Srinivaspur Assembly constituency is one of the seats in Karnataka Legislative Assembly in India. It is part of Kolar Lok Sabha seat.

The election in 2018 was the ninth consecutive time that Ramesh Kumar and Venkata Shiva Reddy had contested against each other, Ramesh Kumar winning 5 times and Venkata Shiva Reddy four times. Ramesh Kumar has won this seat one more time but against some other candidate. Ramesh Kumar became speaker of the assembly in 2018, and was in the news when No Confidence motion against Kumaraswamy in 2019 dragged out too long, resulting in a clash between the governor and the government. He stepped down as speaker after his coalition was reduced to minority.

Assembly Members
 1962 : G. Narayana Gowda (INC)
 1967 : B. L. Narayanswamy (Independent)
 1972 : S. Bachi Reddy (Congress-O)
 1978 : Ramesh Kumar (Congress - I)
 1983 : G.K. Venkatashiva Reddy (Congress)
 1985 : Ramesh Kumar (Janata Party)
 1989 : G.K. Venkatashiva Reddy (Congress)
 1994 : Ramesh Kumar (Janata Party)
 1999 : G.K. Venkatashiva Reddy (Congress)
 2004 : Ramesh Kumar (Cong)
 2008 : G.K. Venkatashiva Reddy (Janata Dal - S)
 2013 : Ramesh Kumar (Cong)
 2018 : Ramesh Kumar (Cong)

Election Results

1962 Assembly Elections
 G. Narayana Gowda (INC) with 20,311 votes 
 B. L. Narayanaswamy (Ind) : 15,082 votes.

1967 Assembly Elections
 B. L. Narayanswamy (Independent) with 18,801 votes
 S. B. Reddy (INC) who got 16094 votes.

- [Provided data]:
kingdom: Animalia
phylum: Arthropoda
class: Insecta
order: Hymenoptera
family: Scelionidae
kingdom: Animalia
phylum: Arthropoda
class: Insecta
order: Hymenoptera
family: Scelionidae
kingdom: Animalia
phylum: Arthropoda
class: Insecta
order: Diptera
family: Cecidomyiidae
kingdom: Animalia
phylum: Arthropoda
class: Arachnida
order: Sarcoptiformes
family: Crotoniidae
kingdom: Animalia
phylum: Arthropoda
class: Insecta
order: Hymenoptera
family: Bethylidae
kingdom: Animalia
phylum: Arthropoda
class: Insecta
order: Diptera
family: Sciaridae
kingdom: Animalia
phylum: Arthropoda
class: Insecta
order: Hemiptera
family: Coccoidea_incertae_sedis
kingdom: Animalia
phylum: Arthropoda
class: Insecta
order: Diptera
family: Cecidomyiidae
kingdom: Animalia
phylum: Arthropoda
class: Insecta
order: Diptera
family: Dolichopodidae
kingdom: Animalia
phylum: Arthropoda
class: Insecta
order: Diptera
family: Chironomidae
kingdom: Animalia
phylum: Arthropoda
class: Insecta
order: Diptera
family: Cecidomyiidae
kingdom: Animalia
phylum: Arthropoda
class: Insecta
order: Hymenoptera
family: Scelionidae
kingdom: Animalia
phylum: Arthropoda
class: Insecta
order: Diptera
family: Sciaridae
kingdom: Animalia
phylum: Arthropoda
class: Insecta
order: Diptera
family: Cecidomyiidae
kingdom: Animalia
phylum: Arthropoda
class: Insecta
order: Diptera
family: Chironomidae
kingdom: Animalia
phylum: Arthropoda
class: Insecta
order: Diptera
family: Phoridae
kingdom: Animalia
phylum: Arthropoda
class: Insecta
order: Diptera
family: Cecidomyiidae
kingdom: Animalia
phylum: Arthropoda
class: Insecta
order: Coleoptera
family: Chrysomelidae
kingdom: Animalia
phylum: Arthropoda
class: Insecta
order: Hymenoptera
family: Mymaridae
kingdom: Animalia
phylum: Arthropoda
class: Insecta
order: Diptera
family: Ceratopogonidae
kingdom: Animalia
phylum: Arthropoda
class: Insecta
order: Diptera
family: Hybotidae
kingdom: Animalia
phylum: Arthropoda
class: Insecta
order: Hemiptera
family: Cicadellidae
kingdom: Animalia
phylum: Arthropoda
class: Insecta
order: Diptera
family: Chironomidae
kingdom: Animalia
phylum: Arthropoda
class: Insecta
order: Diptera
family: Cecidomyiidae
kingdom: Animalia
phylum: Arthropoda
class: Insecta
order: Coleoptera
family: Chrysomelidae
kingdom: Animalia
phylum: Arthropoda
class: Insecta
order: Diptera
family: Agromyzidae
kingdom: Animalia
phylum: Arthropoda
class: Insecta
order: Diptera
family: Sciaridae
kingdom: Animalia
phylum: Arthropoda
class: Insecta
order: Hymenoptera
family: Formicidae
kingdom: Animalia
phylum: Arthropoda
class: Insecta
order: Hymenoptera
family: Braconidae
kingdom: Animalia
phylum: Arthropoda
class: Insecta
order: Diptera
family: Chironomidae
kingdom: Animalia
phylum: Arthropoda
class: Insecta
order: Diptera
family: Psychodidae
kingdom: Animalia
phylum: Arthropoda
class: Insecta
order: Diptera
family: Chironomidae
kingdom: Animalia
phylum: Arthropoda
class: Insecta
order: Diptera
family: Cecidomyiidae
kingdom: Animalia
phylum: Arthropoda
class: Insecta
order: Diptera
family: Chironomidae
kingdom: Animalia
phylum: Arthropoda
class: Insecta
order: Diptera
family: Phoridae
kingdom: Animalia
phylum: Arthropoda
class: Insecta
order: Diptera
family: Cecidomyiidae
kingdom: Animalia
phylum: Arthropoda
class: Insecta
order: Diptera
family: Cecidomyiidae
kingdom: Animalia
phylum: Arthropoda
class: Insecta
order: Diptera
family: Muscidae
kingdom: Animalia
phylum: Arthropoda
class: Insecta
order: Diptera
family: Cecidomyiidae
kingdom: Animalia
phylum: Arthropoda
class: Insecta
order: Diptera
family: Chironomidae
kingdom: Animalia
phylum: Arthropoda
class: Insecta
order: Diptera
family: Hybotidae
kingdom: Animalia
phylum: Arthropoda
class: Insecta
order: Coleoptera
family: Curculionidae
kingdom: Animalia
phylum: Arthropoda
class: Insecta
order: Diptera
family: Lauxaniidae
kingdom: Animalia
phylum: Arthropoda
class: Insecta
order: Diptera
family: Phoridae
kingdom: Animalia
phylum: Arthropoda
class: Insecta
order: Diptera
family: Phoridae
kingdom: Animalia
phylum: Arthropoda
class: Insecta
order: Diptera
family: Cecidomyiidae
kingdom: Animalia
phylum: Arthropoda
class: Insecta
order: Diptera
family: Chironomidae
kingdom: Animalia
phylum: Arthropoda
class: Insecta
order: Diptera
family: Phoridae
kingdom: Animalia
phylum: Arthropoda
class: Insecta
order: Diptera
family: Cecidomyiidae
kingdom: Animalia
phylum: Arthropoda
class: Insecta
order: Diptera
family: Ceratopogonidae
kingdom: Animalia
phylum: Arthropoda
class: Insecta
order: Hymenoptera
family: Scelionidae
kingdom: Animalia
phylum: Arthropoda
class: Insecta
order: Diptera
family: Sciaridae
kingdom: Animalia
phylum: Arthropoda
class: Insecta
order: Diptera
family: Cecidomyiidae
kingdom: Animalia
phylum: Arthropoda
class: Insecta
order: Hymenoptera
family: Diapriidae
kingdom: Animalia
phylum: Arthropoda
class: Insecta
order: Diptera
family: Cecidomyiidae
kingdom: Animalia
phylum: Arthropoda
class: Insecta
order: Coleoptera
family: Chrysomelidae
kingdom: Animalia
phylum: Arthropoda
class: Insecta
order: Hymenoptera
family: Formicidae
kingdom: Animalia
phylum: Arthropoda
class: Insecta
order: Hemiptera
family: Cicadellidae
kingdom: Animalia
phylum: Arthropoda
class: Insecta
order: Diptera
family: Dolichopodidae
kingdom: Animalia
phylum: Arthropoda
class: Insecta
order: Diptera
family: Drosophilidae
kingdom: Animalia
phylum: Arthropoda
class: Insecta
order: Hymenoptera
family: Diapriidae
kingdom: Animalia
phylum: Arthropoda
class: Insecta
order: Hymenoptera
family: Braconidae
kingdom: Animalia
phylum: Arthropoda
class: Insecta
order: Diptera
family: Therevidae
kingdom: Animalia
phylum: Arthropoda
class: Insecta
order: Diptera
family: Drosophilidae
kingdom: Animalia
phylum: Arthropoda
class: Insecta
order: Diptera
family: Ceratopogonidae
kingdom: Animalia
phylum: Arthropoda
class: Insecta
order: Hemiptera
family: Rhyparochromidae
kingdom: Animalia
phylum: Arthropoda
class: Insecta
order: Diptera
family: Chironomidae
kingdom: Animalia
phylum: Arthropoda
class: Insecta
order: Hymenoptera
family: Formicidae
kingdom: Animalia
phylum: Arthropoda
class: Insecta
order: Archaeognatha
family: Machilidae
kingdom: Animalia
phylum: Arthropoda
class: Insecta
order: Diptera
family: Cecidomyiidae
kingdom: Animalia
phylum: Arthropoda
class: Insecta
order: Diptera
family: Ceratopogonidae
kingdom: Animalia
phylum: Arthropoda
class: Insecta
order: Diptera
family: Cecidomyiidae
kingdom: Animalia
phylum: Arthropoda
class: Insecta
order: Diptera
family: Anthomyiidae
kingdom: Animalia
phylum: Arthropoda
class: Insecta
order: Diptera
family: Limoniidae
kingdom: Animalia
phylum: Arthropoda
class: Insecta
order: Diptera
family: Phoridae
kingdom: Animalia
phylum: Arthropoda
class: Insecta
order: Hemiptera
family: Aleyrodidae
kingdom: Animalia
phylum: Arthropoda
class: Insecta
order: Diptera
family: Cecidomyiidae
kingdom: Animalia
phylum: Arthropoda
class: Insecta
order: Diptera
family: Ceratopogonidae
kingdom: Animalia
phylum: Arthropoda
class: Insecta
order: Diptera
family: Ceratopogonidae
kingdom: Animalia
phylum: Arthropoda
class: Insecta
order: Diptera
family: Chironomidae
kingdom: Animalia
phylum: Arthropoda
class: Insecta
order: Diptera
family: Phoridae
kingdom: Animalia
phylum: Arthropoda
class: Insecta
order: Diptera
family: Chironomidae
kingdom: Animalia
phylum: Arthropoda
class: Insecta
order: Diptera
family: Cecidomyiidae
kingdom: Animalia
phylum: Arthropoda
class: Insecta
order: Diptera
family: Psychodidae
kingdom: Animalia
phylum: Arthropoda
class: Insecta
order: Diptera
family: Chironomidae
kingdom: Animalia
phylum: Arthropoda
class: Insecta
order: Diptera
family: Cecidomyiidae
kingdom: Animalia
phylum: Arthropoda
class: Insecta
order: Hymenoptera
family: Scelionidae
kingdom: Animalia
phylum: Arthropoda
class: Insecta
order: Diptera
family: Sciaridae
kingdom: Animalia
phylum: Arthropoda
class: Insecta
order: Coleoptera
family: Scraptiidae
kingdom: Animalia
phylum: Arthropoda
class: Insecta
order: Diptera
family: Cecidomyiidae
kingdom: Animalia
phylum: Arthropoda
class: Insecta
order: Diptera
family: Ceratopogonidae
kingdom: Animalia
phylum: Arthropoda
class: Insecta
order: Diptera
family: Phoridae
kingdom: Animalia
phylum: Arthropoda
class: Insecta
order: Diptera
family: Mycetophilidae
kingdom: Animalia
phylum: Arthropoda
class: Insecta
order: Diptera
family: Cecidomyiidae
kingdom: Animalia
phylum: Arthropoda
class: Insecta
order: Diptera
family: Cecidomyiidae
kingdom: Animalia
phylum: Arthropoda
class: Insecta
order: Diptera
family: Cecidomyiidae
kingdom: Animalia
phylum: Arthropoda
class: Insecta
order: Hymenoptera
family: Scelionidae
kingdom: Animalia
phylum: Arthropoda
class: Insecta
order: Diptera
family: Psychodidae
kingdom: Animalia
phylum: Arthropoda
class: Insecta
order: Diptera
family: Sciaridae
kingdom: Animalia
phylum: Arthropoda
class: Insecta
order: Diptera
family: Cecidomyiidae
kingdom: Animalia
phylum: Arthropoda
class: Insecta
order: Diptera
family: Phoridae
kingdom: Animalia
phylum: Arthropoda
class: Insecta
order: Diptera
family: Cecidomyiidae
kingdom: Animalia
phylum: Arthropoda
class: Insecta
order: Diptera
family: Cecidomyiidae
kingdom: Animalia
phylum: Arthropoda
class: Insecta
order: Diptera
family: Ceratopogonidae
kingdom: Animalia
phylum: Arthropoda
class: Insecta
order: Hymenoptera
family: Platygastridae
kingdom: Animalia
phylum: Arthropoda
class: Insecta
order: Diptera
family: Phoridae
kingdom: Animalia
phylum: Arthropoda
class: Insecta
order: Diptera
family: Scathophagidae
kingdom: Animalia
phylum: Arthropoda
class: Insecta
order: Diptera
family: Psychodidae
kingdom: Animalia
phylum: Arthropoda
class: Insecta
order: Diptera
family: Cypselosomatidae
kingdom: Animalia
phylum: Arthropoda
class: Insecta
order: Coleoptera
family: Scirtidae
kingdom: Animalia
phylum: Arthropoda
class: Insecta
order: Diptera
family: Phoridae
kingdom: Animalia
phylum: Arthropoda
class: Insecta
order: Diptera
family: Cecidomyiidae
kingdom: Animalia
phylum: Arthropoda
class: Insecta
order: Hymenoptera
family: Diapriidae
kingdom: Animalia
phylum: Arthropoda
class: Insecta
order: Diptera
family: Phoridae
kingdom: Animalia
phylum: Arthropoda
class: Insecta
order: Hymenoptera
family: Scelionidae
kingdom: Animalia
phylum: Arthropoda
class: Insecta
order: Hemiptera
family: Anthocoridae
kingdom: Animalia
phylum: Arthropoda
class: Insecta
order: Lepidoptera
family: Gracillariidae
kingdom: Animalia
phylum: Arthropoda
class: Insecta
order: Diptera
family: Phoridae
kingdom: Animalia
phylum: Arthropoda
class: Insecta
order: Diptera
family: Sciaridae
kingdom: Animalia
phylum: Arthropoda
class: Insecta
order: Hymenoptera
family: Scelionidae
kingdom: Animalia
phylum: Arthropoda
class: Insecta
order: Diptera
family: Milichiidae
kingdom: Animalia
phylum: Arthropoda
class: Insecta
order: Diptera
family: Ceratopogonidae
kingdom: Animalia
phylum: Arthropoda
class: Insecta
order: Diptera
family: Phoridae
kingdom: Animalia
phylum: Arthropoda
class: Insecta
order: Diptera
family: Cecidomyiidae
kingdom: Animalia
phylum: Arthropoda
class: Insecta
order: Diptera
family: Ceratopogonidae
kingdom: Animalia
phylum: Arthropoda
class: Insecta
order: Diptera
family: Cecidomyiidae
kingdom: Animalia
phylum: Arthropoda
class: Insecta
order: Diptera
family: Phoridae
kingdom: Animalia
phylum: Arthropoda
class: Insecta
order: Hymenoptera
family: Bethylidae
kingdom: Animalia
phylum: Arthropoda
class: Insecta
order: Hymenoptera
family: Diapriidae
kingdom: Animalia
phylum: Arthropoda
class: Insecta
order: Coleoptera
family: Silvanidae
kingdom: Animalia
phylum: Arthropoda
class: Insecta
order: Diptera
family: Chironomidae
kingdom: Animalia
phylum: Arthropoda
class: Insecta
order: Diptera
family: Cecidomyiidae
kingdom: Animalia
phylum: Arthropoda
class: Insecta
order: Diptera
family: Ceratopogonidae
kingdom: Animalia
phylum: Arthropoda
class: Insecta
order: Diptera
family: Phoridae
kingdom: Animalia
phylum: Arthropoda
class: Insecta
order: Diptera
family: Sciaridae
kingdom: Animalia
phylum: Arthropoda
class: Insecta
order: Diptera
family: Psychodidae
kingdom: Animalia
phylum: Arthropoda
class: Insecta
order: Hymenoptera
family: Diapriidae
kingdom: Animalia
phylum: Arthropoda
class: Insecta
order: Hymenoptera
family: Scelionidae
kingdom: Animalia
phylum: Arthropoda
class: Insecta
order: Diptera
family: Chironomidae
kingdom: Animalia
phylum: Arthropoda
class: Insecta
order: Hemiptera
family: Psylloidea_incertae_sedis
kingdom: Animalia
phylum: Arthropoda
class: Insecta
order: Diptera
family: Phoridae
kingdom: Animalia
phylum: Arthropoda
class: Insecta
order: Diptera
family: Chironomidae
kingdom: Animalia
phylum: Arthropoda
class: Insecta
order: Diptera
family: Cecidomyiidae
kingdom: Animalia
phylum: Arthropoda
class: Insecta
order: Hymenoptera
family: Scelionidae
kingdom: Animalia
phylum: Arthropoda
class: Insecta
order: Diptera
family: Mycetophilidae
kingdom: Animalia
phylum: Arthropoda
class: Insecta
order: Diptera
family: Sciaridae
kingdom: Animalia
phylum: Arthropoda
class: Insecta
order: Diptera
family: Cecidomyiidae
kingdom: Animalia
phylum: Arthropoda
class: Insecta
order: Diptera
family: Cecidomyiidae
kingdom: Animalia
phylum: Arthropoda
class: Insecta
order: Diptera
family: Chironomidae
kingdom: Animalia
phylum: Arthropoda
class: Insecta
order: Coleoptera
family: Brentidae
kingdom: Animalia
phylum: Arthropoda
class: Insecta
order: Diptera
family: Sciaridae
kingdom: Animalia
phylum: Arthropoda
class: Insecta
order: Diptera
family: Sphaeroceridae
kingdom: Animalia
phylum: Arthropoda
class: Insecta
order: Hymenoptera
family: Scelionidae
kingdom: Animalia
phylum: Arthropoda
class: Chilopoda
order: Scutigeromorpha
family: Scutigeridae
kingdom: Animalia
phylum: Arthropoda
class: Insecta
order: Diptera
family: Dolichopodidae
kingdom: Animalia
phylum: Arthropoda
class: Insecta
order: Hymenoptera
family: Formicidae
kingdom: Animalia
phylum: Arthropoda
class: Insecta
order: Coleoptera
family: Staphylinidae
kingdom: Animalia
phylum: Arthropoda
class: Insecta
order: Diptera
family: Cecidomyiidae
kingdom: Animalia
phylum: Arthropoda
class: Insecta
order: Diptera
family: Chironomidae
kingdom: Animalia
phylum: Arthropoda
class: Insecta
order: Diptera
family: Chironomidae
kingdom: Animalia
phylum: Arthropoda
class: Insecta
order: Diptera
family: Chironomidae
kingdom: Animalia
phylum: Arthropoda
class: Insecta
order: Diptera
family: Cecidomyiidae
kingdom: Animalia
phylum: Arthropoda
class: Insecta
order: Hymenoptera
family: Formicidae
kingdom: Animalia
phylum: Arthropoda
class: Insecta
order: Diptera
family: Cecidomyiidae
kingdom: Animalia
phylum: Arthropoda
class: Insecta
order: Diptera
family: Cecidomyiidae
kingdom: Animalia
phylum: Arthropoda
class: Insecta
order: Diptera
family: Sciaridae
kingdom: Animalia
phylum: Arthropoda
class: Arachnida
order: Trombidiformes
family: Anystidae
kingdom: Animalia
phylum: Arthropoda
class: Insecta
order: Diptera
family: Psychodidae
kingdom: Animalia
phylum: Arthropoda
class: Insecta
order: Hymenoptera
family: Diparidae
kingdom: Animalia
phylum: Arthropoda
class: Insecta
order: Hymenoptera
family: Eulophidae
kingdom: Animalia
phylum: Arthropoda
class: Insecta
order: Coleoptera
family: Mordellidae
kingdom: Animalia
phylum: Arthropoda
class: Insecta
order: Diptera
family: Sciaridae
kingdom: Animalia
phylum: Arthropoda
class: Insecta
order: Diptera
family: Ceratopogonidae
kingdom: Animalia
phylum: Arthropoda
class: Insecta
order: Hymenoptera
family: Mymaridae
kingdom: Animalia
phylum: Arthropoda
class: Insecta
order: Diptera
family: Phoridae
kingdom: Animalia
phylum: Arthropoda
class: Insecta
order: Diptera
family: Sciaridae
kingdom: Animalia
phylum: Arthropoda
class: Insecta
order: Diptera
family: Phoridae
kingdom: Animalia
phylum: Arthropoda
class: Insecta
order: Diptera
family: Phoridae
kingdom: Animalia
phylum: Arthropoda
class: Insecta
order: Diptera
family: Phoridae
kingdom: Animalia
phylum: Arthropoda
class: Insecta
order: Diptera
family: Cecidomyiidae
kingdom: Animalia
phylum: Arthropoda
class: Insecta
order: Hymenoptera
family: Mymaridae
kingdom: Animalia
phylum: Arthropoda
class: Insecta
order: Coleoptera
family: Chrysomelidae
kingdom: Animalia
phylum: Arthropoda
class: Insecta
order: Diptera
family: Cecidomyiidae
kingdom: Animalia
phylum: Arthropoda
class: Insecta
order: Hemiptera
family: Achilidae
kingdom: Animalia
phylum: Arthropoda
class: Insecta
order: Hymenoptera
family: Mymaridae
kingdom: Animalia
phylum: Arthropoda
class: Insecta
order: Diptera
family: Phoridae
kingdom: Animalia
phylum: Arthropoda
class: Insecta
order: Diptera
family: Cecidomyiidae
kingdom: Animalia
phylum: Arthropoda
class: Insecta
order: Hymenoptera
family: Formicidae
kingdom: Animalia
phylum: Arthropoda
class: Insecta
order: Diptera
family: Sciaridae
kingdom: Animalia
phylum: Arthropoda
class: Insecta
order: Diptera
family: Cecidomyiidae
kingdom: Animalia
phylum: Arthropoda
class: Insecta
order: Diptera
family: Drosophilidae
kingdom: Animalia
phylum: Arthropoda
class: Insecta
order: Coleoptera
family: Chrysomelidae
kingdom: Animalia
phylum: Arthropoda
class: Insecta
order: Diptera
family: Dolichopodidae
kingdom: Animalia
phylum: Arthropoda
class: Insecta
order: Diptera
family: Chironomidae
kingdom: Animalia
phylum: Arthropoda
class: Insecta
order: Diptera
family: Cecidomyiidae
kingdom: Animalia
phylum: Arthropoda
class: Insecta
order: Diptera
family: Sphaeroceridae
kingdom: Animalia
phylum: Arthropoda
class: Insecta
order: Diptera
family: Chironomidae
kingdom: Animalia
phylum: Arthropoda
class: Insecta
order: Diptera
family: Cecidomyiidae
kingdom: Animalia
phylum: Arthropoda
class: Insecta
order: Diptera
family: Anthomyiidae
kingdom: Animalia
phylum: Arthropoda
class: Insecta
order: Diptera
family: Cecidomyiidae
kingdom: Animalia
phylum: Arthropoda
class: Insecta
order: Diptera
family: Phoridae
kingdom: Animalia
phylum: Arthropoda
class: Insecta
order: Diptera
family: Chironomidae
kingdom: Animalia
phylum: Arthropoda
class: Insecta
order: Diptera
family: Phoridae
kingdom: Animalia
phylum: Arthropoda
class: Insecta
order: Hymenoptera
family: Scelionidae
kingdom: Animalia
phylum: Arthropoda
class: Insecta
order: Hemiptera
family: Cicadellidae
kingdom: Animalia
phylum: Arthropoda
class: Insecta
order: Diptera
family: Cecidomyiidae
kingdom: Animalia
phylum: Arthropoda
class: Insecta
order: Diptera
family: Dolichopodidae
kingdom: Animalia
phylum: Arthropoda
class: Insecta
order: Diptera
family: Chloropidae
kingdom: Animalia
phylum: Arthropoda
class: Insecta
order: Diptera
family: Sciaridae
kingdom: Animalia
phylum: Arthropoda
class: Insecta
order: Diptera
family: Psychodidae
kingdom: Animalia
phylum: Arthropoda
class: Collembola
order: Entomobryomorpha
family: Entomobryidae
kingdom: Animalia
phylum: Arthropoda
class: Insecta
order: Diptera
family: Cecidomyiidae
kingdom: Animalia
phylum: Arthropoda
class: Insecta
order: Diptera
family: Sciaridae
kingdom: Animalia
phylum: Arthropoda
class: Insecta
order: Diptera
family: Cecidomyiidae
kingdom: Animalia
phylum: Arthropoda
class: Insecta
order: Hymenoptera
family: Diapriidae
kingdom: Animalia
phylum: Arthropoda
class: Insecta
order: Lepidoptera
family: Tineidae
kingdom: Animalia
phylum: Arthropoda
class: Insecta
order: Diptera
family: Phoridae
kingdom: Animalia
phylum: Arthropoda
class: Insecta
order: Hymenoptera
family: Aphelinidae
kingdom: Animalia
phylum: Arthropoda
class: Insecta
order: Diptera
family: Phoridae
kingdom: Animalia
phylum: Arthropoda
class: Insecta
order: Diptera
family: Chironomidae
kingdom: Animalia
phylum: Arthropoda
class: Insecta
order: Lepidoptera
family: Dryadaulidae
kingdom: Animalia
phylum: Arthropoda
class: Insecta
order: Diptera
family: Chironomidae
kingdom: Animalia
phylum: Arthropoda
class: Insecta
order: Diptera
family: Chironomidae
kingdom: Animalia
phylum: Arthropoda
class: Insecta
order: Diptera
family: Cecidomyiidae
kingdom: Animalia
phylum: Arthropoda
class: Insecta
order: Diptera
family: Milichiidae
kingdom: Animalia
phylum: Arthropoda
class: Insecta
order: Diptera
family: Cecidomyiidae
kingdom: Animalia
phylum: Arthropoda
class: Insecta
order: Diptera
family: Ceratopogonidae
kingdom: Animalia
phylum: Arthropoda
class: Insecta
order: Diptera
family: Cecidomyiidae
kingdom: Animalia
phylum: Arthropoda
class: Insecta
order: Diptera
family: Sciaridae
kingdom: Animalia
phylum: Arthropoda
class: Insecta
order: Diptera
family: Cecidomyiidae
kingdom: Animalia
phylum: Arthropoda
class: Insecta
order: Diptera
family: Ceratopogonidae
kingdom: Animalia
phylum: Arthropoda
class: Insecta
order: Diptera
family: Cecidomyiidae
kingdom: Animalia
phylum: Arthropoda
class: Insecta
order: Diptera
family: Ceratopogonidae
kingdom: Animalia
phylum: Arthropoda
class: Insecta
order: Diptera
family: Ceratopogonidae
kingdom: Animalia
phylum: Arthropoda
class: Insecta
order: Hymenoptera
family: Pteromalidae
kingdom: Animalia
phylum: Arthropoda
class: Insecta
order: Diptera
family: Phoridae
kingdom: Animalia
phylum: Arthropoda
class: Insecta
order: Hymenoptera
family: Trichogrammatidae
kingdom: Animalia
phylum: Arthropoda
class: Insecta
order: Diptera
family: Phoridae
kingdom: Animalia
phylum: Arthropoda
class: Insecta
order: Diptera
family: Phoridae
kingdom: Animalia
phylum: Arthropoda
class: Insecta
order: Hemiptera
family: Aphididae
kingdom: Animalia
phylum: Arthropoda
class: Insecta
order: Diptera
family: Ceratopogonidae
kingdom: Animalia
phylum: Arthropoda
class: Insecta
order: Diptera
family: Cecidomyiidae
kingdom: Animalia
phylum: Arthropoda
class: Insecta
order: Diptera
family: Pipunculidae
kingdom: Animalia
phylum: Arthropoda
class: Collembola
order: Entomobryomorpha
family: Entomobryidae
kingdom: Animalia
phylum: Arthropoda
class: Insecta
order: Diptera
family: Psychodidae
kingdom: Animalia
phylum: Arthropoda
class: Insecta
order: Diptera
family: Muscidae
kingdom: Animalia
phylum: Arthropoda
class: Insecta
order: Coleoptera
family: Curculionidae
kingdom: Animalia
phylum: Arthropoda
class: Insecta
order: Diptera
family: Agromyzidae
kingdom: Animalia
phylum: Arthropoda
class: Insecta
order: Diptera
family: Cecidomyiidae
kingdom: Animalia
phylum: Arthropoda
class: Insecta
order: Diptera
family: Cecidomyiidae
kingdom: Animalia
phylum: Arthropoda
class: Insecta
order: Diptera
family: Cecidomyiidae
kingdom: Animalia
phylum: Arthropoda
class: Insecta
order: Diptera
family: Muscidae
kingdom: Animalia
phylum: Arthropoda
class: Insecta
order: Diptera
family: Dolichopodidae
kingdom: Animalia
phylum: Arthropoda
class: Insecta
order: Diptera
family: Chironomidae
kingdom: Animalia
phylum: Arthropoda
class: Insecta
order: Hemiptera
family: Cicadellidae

- [Task to complete]: Say whether each statement agrees with the text on Srinivaspur Assembly constituency, answering yes or no and quoting the words of the text that decide it. 1. The constituency is part of the Kolar Lok Sabha seat. 2. In the 1962 Assembly Elections, B. L. Narayanaswamy received more votes than G. Narayana Gowda. 3. Ramesh Kumar became speaker of the assembly in 2019.

- [Answer to the exercise]:
1. Yes: "It is part of Kolar Lok Sabha seat."
2. No: "G. Narayana Gowda (INC) with 20,311 votes" and "B. L. Narayanaswamy (Ind) : 15,082 votes."
3. No: "Ramesh Kumar became speaker of the assembly in 2018"